# TEXT

On Mon, 16 Aug 2004, David Brownell wrote:

> Maybe ... it's not a simple locking problem though.
> 
> Doctoral theses have been gotten in such areas,
> though I hope none recently!  (Now they just give
> spurious software patents for trivial variants of old
> schemes.)

:-)

I feel better now; we seem to be making genuine progress toward mutual 
understanding, if not a resolution...


> > I don't know what you mean by my "no-parent-locking rule".  Maybe it
> > stems from a misunderstanding of something I said earlier, leading to
> > this current misconception?
> 
> What misconception?  It's how one defines the locking
> policy in use; you certainly talked about such a policy early
> on (though now you're talking about a different one).

Yes, I have altered my ideas over time.  The "misconception" was which 
algorithm I was referring to.

# SHORT EXERCISE A
Summarize the email about locking in two sentences.
# SHORT EXERCISE B
Extend the email about locking with a few more sentences that pick up after its final line.
The listing that follows has nothing to do with the email about locking.

# DATASET EXCERPT
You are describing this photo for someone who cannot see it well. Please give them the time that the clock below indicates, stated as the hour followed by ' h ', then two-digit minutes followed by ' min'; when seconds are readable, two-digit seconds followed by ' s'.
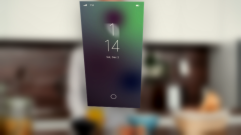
1 h 14 min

# EXPECTED ANSWER A
Replying to a message that David Brownell wrote on Mon, 16 Aug 2004, the writer says they seem to be making genuine progress toward mutual understanding, if not a resolution. Brownell had called the "no-parent-locking rule" a way of defining the locking policy the writer had discussed early on, and the writer answers that those ideas have changed over time and that the "misconception" was about which algorithm was meant.

# EXPECTED ANSWER B
>  Here
> are some policies that have come up:
> 
>  - "no-parent" -- just grab udev->serialize, and you get
>    per-device serialization.  But whole-subtree tasks, rare
>    until trees start suspending/resuming, interfere with
>    each other unless you switch to multi-pass algorithms.
>    (You refined this one a bit; see below.)
> 
> - "single parent" -- grab udev->parent->serialize before
>   grabbing udev->serialize, and you synchronize on the
>   hub in certain cases.  That means some of the task
>   interference problems in the "no-parent" policy got
>   a lot more rare (most systems don't have many hubs).
> 
> - "lock parent" -- apply "single" parent all the way up to the
>   root hub (this is what locktree does), and you get task-level
>   serialization for all operations in that tree.  Those "rare"
>   cases are now provably gone.

None of these really give a completely accurate description of what I'm
suggesting.  How about this:

  - "explicit locks" -- grab udev->serialize for per-device
    serialization.  Subtree operations achieve task serialization
    by explicitly locking each device in their subtree as needed
    (but never locking a parent while holding a child's lock),
    even if this means using multiple locking passes.

Or is that the same as "no-parent"?

> A variant of "lock parent" would designate some lock as
> applying over the root hub locks ... one of your patches
> had something like that.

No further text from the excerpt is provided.